The outliers of geom_boxplot() use the default colour, size and shape from geom_point(). Changing the defaults of geom_point() with update_geom_defaults() will apply the same changes to the outliers of geom_boxplot(). Changing the defaults for the outliers was previously not possible. (@ThierryO, #757)

Posted here as well: ggplot2 boxplot, how do i match the outliers' color to fill aesthetics?



回答4:

If there is a need to change shape or color of the outlier points according to different factor (not the same which is used for making boxplot groups) then answer of @Dinre can be adapted.

Color of points can be changed only if the color isn't used for boxplot themselves (you can't use two variables for colors).

Using the data plot_Data and code from the @Dinre answer - color of outliers depend on factor carb. By adding argument outlier.shape = NA to geom_boxplot() original outliers are removed to ensure that they are not over-plotted by geom_point().

ggplot() +
  geom_boxplot(data=plot_Data, aes(x=factor(cyl), y=mpg),outlier.shape = NA) + 
  geom_point(data=plot_Data[plot_Data$mpg > plot_Data$upper.limit | 
                              plot_Data$mpg < plot_Data$lower.limit,], 
             aes(x=factor(cyl), y=mpg, color=factor(carb)))

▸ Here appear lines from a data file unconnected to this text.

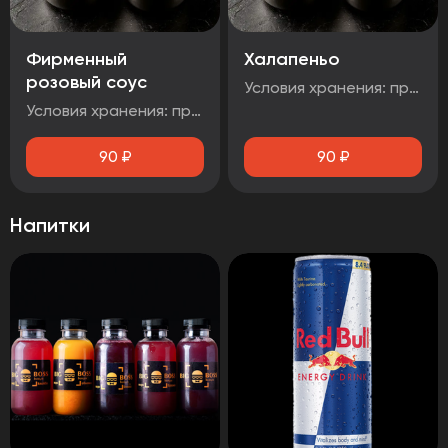
Фирменный
Халапеньо
розовый соус
Условия хранения: при температуре от плюс 2°C до плюс 4°C Срок годности: 48 часов Т.У 10.71. 11-001-48751922-2017 Рекомендуется употребить сразу после вскрытия упаковки Без ГМО
Условия хранения: при температуре от плюс 2°C до плюс 4°C Срок годности: 48 часов Т.У 10.71. 11-001-48751922-2017 Рекомендуется употребить сразу после вскрытия упаковки Без ГМ
90
₽
90
₽
Напитки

To change the shape of points:

ggplot() +
  geom_boxplot(data=plot_Data, aes(x=factor(cyl), y=mpg),outlier.shape = NA) + 
  geom_point(data=plot_Data[plot_Data$mpg > plot_Data$upper.limit | 
                              plot_Data$mpg < plot_Data$lower.limit,], 
             aes(x=factor(cyl), y=mpg, shape=factor(carb)))



回答5:

The outliers automatically inherits the colours from the box again in ggplot2 * 1.0.1.9003.

https://github.com/hadley/ggplot2/issues/1400

```{r}
library(ggplot2)
point_size=10
ggplot(mtcars, aes(x=factor(cyl), y=mpg, col=factor(cyl))) +
geom_boxplot(outlier.size = point_size)
```

Boxplot



回答6:

Just in case you really want to keep the boxes black:

Another possible solution is to

  1. store in a variable whether a point is an outlier,
  2. suppress outlier plotting with outlier.color = NA, and
  3. plot only those points that are outliers and use the col aesthetic in this call to geom_point()

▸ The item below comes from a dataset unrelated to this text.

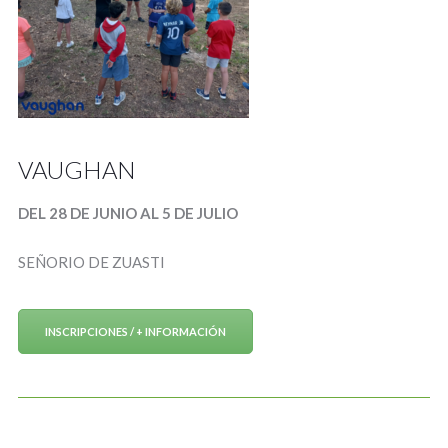
VAUGHAN
DEL 28 DE JUNIO AL 5 DE JULIO
SEÑORIO DE ZUASTI
INSCRIPCIONES / + INFORMACIÓN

Step 1: Define a function to determine whether a point is an outlier:

is.outlier <- function (x) {
  x < quantile(x, .25) - 1.5 * IQR(x) |
    x > quantile(x, .75) + 1.5 * IQR(x)
}

Step 2: Group data and calculate outliers with this function for the groups

diamonds %>% group_by(cut) %>%
  mutate(outlier.p = is.outlier(price)) %>%
  ungroup() -> diamonds

Step 3: Create plot

ggplot(diamonds, aes(x = cut, y = price, fill = cut)) +
  geom_boxplot(outlier.color = NA) +
  geom_point(data = diamonds[diamonds$outlier.p,], aes(col = cut))

Please note that you have to subset your dataset in the geom_point() call (last line) lest all points are plotted.